Only lines containing the string "shell" belong in the answer; find them in the records and copy them.

***** TASK INPUTS

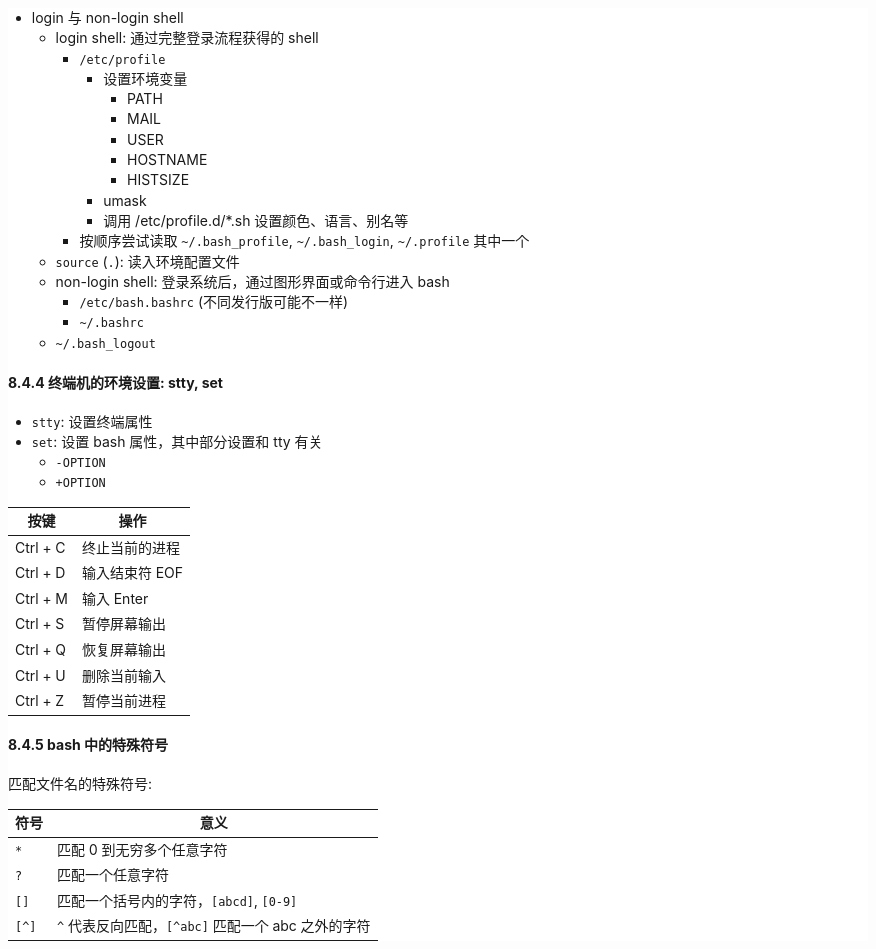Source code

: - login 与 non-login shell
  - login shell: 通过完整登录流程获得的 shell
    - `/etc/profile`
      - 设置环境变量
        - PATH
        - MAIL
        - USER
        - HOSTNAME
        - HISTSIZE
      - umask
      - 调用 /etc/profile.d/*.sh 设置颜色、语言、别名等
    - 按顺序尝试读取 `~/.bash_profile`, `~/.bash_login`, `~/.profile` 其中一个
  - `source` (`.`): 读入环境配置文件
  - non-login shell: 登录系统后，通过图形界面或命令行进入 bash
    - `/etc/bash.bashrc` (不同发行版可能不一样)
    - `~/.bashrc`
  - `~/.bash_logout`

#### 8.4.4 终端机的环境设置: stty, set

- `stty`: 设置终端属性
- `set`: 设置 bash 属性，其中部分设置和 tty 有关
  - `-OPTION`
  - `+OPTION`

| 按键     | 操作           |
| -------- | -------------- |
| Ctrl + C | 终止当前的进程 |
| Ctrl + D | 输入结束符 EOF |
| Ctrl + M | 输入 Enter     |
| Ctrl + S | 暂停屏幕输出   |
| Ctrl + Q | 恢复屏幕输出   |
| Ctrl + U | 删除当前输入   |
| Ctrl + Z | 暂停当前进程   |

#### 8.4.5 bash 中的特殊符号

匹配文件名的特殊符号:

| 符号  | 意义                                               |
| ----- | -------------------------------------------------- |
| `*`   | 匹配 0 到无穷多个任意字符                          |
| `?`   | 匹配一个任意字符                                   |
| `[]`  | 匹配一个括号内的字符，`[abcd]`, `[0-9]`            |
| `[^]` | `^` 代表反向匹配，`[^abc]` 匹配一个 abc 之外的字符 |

**********

SOLUTION FOR THIS TASK —
: - login 与 non-login shell
  - login shell: 通过完整登录流程获得的 shell
  - non-login shell: 登录系统后，通过图形界面或命令行进入 bash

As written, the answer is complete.